## TEXTO PARA LEITURA
-*-
Uma das constatações da vida é que nossos ídolos têm pés de barro, esqueletos no armário. Ninguém está livre. O primeiro estadista a promover uma campanha nacional antifumo, o primeiro a patrocinar pesquisa científica séria que associou fumo a câncer e outras doenças tinha atividades paralelas que acabaram diminuindo sua imagem como Campeão da Saúde.
Não há nada errado em ter modelos, mas ao atribuir status de perfeição eles se distanciam da humanidade, o que dá margem a posições no mínimo ridículas, como a Igreja Católica na Idade Média defendendo que “Jesus não ria”.
Vamos a um exemplo: Os cristãos dizem “Jesus se fez Homem”, “O verbo virou carne” e outras alegorias. OK. Pergunte em um fórum cristão: “Jesus peidava?”
-*-
## AMOSTRA DOS REGISTROS

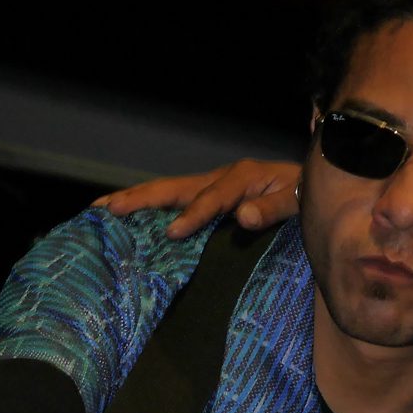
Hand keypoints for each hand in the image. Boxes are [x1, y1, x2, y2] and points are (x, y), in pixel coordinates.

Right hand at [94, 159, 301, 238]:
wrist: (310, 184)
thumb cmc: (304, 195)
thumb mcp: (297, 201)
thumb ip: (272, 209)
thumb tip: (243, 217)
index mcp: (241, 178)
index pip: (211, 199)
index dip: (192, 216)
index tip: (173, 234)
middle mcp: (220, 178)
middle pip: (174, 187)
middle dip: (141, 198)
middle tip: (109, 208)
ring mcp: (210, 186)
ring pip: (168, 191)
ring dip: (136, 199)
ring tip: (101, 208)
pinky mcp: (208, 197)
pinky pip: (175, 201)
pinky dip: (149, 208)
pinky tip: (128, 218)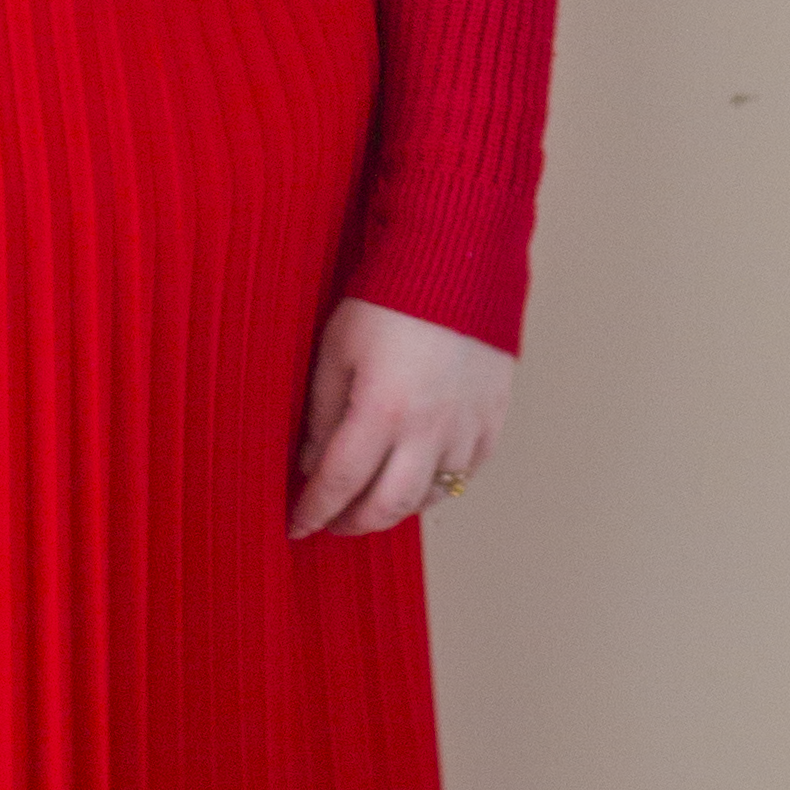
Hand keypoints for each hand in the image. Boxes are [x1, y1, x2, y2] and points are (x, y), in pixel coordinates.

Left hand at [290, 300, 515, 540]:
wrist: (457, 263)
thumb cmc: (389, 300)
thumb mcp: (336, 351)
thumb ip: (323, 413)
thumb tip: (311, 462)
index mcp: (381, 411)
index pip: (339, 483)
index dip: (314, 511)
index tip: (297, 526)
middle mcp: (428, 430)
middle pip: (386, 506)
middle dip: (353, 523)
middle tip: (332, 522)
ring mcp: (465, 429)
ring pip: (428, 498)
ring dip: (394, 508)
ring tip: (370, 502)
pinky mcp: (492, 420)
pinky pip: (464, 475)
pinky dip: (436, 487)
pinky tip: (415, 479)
-*-
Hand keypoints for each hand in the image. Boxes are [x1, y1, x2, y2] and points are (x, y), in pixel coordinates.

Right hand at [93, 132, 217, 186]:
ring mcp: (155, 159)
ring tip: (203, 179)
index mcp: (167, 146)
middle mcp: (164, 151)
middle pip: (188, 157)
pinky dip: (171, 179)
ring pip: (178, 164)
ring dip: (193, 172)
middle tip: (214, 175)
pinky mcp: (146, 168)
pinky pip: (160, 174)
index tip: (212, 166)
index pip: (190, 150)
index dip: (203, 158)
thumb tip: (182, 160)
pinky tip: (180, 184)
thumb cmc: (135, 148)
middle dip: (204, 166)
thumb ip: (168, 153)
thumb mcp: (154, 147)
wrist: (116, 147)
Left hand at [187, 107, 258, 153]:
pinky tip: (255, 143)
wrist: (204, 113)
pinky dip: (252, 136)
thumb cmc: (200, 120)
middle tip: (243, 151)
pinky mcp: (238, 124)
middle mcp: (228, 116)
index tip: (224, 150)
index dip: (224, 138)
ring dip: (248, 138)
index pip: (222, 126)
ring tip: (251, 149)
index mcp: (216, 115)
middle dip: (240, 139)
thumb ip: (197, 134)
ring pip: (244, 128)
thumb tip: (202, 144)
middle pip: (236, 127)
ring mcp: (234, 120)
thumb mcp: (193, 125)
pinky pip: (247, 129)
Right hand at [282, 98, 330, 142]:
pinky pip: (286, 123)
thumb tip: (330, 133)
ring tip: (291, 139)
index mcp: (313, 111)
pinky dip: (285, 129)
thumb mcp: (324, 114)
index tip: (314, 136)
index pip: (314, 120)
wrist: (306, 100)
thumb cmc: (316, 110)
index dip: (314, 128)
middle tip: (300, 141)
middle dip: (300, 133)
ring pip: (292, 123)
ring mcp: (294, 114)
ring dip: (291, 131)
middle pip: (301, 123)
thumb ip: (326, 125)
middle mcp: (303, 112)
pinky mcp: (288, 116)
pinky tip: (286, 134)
-*-
## INSTRUÇÃO 1
Responda às perguntas sobre o texto sobre ídolos.
(a) Além de pés de barro, o que os nossos ídolos têm?
(b) Que tipo de campanha nacional o primeiro estadista mencionado promoveu?
(c) Segundo o texto, o que a Igreja Católica defendia na Idade Média?
## INSTRUÇÃO 2
Redigite o trecho do texto sobre ídolos que começa nas palavras "Uma das constatações" e termina depois de "Campeão da Saúde.".
## INSTRUÇÃO 3
Continue o texto sobre ídolos a partir do ponto em que ele para.
Os registros não são usados em nenhuma tarefa.

## RESULTADO DO EXERCÍCIO 1
(a) Esqueletos no armário.
(b) Uma campanha nacional antifumo.
(c) Que "Jesus não ria".

## RESULTADO DO EXERCÍCIO 2
Uma das constatações da vida é que nossos ídolos têm pés de barro, esqueletos no armário. Ninguém está livre. O primeiro estadista a promover uma campanha nacional antifumo, o primeiro a patrocinar pesquisa científica séria que associou fumo a câncer e outras doenças tinha atividades paralelas que acabaram diminuindo sua imagem como Campeão da Saúde.

## RESULTADO DO EXERCÍCIO 3
Imediatamente teremos uma mini-inquisição, um monte de gente se sentirá ofendida, achará um absurdo, bla bla bla.
Gente, ou era Gente ou não era Gente. Se era gente, peidava. Até mulheres bonitas peidam, os Mythbusters já comprovaram.
Se você precisa de ídolos, exemplos, líderes perfeitos, você tem problemas. Se você precisa da perfeição de seus ídolos para acreditar em seus exemplos, você tem mais problemas ainda.
Na maioria dos casos a inspiração causada pelos ídolos é muito maior do que eles mesmos. Neste post do Chapéu, Chicote e Carbono-14 o autor comenta:
Eu sei, estou careca de saber, que o bom e velho Henry “Indiana”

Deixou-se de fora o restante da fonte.